Although this rule may not expand eligibility for VADIP to veteran family members beyond section 510(b)(2), we do not interpret any part of section 510 as preventing a private insurer, participating in VADIP, from providing a different type of dental insurance plan to veteran family members who may not be eligible for VADIP under section 510(b)(2). Consequently, nothing in this rule prohibits a VADIP-participating private insurer from forming non-VADIP contractual relationships with anyone. However, a VADIP-participating private insurer may not use any VA health information to which it is privy, by virtue of participating in VADIP, to solicit or market directly to any person who is not eligible to enroll in VADIP under section 510(b).
Comments Related to Geographic Areas in Which VADIP Will Be Offered
Multiple commenters who expressed support for the rule additionally advocated that VADIP should be broadly available geographically. One commenter specifically stated that VADIP should be offered in all VA Integrated Service Networks (VISN), Start Printed Page 32128instead of select VISNs. It is unclear why the commenter believed VADIP would be administered only in select VISNs; the proposed rule did not implement regional restrictions, and we do not intend that VADIP be administered only in certain VISNs. Therefore, we do not make any changes to the rule based on this comment. Although section 510(d) does state that the VADIP pilot program “shall be carried out in such [VISNs] as the Secretary considers appropriate,” we reiterate, from the proposed rule, that the intent is that VADIP insurance be provided as broadly as possible, given the insurer's coverage capabilities as determined during the Federal contracting process. See 77 FR 12518. Although VA cannot predict the breadth of geographic coverage, limitations will only be due to what insurers ultimately are able to provide. To this end, VA will attempt, via the Federal contracting process, to ensure that VADIP geographic coverage is broad.

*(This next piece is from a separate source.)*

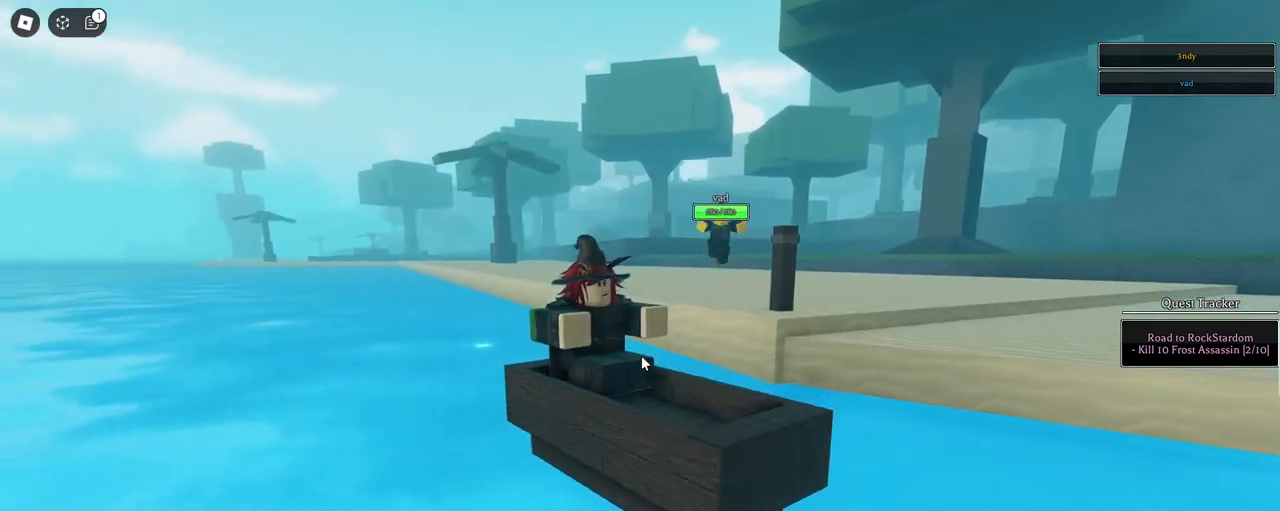
{"keys": [], "mouse": ["right"]}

Some commenters advocated making VADIP available in the Philippines and Guam. We do not make any changes to the rule based on these comments. As noted above, the rule does not limit VADIP insurance from being provided in any particular VISN; both the Philippines and Guam are located in VISN 21. We note that the provision of VADIP insurance in areas outside the United States is controlled by section 510 and not by any other VA authorities to provide VA care outside of the United States, because VADIP insurance is not VA care and is not administered by VA as a medical benefit. We are not guaranteeing or advocating coverage in any specific geographic area, because coverage may be limited by multiple factors that are beyond VA's control. For example, insurers may be limited to providing VADIP coverage only in areas where they are licensed to provide insurance.
Comments Related to VADIP Costs for Enrollees
As mandated by section 510(h)(3), § 17.169(c)(1) requires that VADIP premiums and any copayments will be paid by the insured. Multiple commenters advocated that VA should ensure that these costs are affordable for VADIP enrollees, without specifically requesting changes to the rule except as noted below. First, we address the general concerns as expressed by commenters related to cost. Under section 510(h)(1) and (h)(2), VA must establish VADIP premium amounts and adjust those amounts annually. Section 510 is silent about VA establishing copayment amounts, although section 510(h)(3) states that VADIP enrollees will be responsible for the full cost of any copayment amounts.
Under § 17.169(c)(1), both premium and copayment amounts will be determined through the Federal contracting process. To the extent that commenters may wish for VA to actually establish the costs of VADIP premiums and copayments in the rule, and further ensure that such costs are affordable, we will not know such costs until contracts with insurers are negotiated. We expect, through the Federal contracting process, to negotiate with insurers to establish multiple tiers of coverage within the comprehensive listing of dental care services in § 17.169(c)(2). This will help ensure that VADIP enrollees have a choice to pay premium and copayment amounts proportionate to the services they want covered.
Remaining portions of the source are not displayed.